The U.S. Air Force began grounding a third of its fighter jet fleet on Tuesday because of forced spending cuts, one of the most prominent consequences so far of government-wide austerity that began in March.
Dozens of units in the United States, Europe and the Pacific ultimately will stand down, according to a statement from Gen. Mike Hostage, the commander of the Air Force's Air Combat Command.
The move involving jets assigned to fighter, bomber, airborne warning and other squads aims to ensure that remaining units can maintain sufficient readiness through the remainder of the fiscal year, which ends September 30.

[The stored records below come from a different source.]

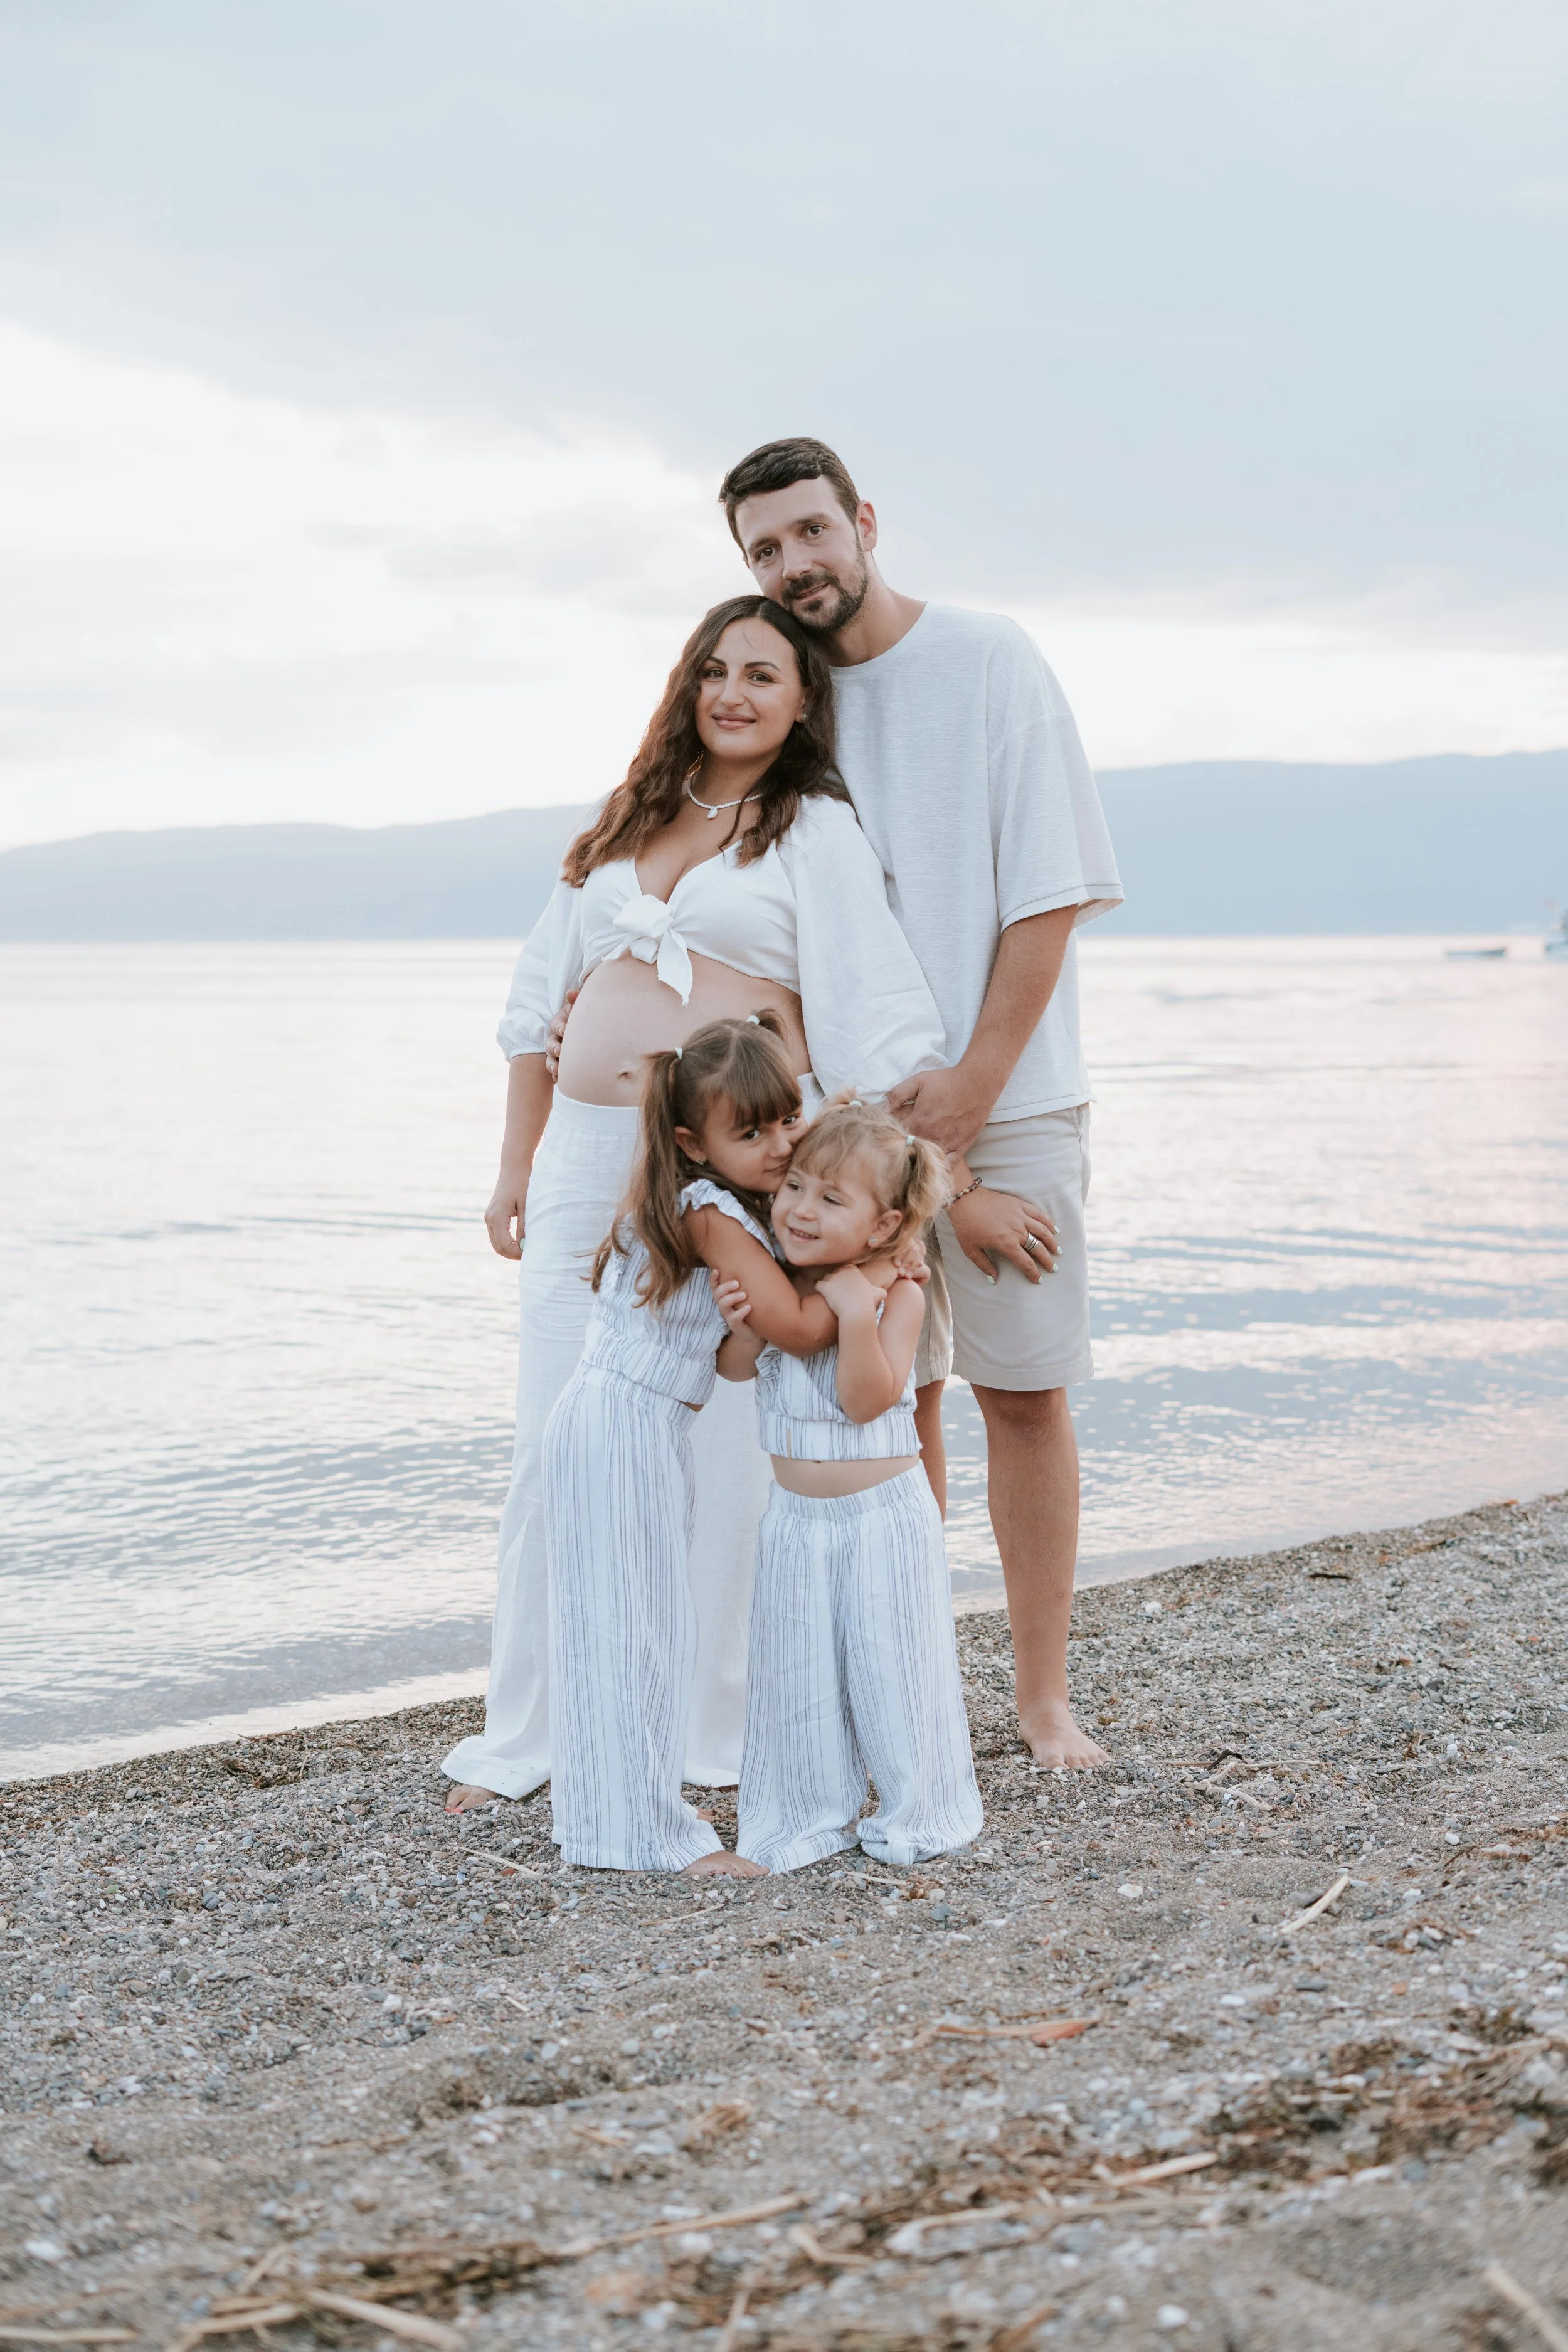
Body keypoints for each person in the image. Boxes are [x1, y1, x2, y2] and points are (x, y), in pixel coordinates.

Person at [443, 594, 946, 1810]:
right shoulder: (623, 823)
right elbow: (534, 1009)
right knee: (563, 1436)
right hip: (584, 1155)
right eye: (714, 670)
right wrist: (515, 1166)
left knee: (718, 1445)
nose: (733, 693)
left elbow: (864, 1011)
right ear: (687, 685)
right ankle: (538, 1732)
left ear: (799, 703)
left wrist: (856, 1198)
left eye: (763, 676)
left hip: (729, 1164)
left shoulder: (811, 831)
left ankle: (705, 1728)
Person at [719, 438, 1125, 1769]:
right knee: (893, 1397)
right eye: (766, 551)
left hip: (1002, 1095)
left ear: (863, 522)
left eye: (808, 533)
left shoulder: (988, 662)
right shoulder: (789, 706)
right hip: (844, 1130)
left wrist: (967, 1096)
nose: (795, 566)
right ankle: (916, 1687)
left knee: (1022, 1390)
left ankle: (1041, 1699)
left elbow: (1048, 890)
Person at [549, 1014, 861, 1875]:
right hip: (622, 1426)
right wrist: (868, 1277)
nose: (779, 1143)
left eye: (788, 1119)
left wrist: (741, 1331)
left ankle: (610, 1820)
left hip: (634, 1421)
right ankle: (648, 1839)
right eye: (750, 1130)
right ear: (693, 1141)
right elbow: (800, 1328)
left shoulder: (709, 1209)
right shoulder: (711, 1211)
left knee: (630, 1619)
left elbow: (729, 1363)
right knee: (632, 1627)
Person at [722, 1094, 984, 1873]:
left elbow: (868, 1399)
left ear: (880, 1227)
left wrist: (855, 1315)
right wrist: (740, 1326)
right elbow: (737, 1370)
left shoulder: (894, 1294)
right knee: (796, 1672)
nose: (800, 1208)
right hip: (796, 1519)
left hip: (882, 1515)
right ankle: (803, 1815)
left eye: (830, 1199)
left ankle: (918, 1809)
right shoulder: (776, 1283)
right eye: (795, 1186)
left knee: (893, 1664)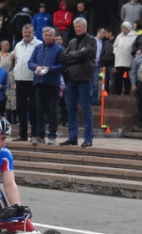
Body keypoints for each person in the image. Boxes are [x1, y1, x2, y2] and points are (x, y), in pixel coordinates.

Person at [61, 18, 96, 148]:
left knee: (86, 109)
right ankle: (72, 137)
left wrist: (73, 55)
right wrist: (77, 55)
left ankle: (88, 138)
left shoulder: (91, 40)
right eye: (76, 27)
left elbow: (87, 53)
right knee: (71, 109)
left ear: (85, 28)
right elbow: (64, 57)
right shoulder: (72, 41)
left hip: (84, 79)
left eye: (80, 26)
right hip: (71, 79)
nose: (78, 29)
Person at [28, 26, 64, 146]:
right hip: (39, 82)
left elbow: (62, 66)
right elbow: (30, 62)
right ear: (42, 36)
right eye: (45, 35)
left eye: (50, 35)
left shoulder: (59, 49)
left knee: (52, 111)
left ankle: (52, 135)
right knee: (39, 111)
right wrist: (36, 67)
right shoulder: (38, 48)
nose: (47, 37)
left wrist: (49, 69)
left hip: (52, 83)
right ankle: (40, 135)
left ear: (53, 36)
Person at [12, 24, 42, 142]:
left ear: (33, 32)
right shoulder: (18, 45)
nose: (27, 34)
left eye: (29, 32)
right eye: (25, 32)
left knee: (34, 108)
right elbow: (16, 60)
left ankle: (34, 134)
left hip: (33, 79)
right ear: (22, 33)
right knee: (21, 108)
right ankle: (22, 134)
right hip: (20, 79)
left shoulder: (38, 44)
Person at [113, 22, 137, 95]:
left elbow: (134, 46)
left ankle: (126, 92)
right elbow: (115, 45)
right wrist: (116, 52)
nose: (123, 29)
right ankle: (118, 93)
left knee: (126, 78)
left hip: (127, 62)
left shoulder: (133, 36)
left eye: (124, 28)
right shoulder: (119, 36)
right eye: (122, 28)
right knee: (118, 78)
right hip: (119, 62)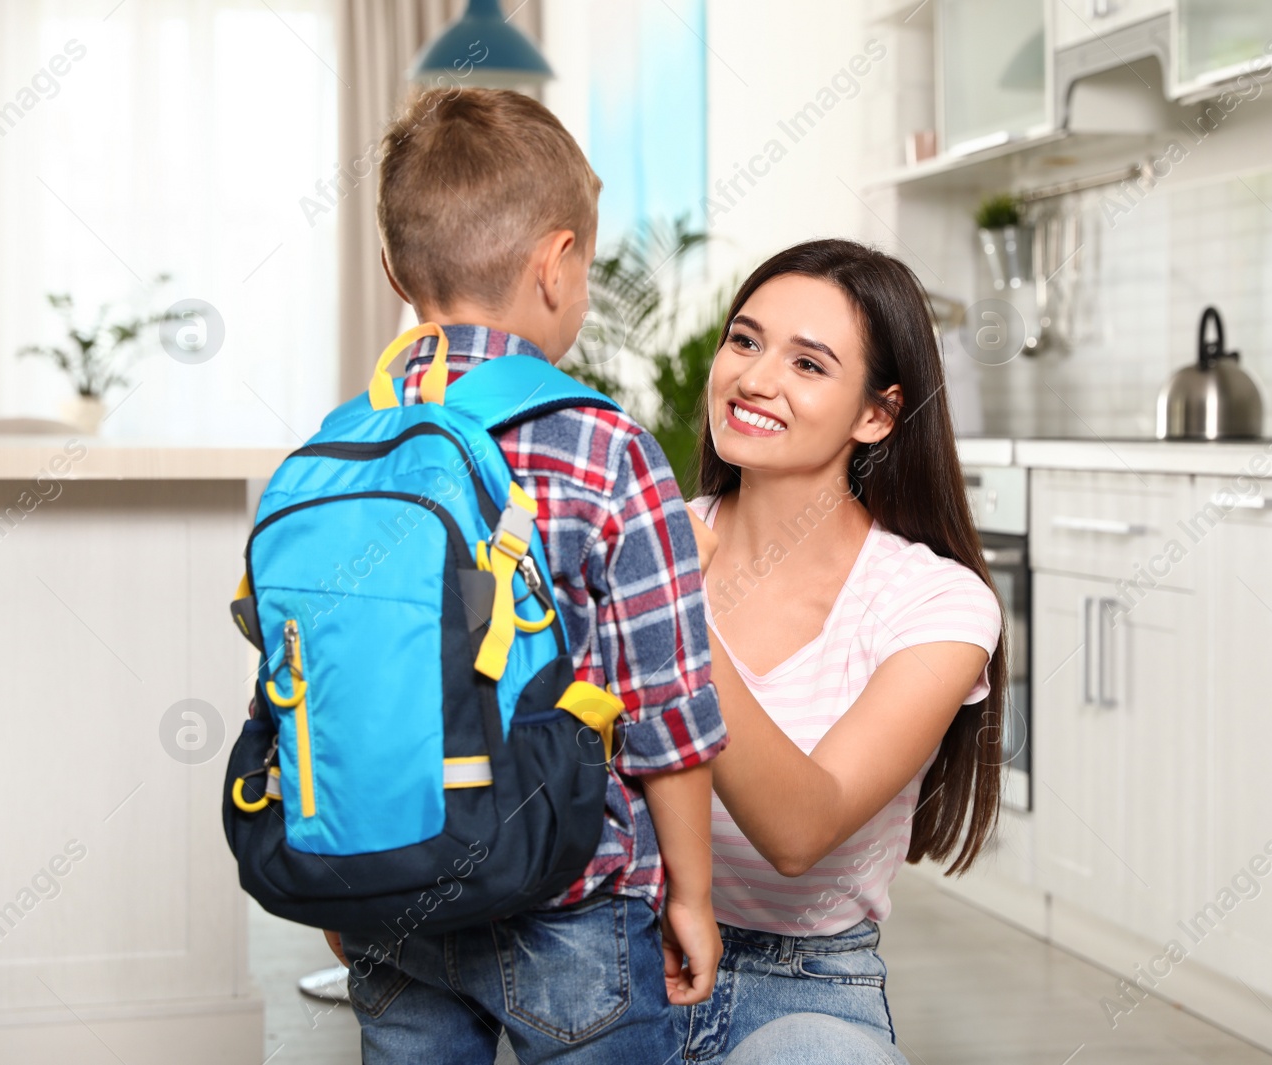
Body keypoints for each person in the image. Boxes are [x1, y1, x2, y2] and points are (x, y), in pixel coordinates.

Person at [327, 87, 727, 1064]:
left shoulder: (341, 450)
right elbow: (665, 711)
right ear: (556, 266)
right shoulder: (606, 450)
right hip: (571, 904)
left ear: (392, 268)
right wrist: (694, 895)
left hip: (389, 884)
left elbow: (324, 684)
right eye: (585, 270)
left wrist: (337, 873)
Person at [675, 239, 1009, 1064]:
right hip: (617, 961)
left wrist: (667, 610)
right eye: (745, 341)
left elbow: (799, 829)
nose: (755, 378)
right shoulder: (646, 536)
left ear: (877, 414)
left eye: (808, 364)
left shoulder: (936, 603)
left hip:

The cuts impact operations and maintenance, which must be implemented in part by flying approximately 45,000 fewer training hours through that period.
"We must implement a tiered readiness concept where only the units preparing to deploy in support of major operations like Afghanistan are fully mission capable. Units will stand down on a rotating basis so our limited resources can be focused on fulfilling critical missions," Hostage said.
"The current situation means we're accepting the risk that combat air power may not be ready to respond immediately to new contingencies as they occur," he said.
The Pentagon is expected to absorb about half of the $85 billion in sweeping budget cuts, called sequester, that resulted from the inability of Congress to reach a deal on deficit reduction.
The Defense Department had warned the cuts could threaten readiness. It is also expected to furlough civilian employees and cut contracts to meet the budget target.
Separately, the Navy on Tuesday announced it was canceling all the air shows its Blue Angels Flight Demonstration Squadron had scheduled for the rest of the year.
The Navy action follows the Air Force's April 1 announcement that its Thunderbirds team would not perform again this year.
Some units currently deployed, including A-10s, B-1s, F-16s and F-22s, will stand down after they return from their deployments. Others were grounded on Tuesday. The action will also impact certain Air Force Reserve and Air National Guard A-10 and F-16 squadrons.
"We're entering uncharted territory in terms of how we've had to take this year's cuts and make adjustments to mitigate the most serious impacts," Hostage said. "Remaining as mission-ready as possible for combatant commanders is our priority, and we're prioritizing spending to ensure this imperative is met."
Units that stop flying will shift their emphasis to ground training. They will use flight simulators to the extent possible within existing contracts, and conduct academic training to maintain basic skills and knowledge of their aircraft.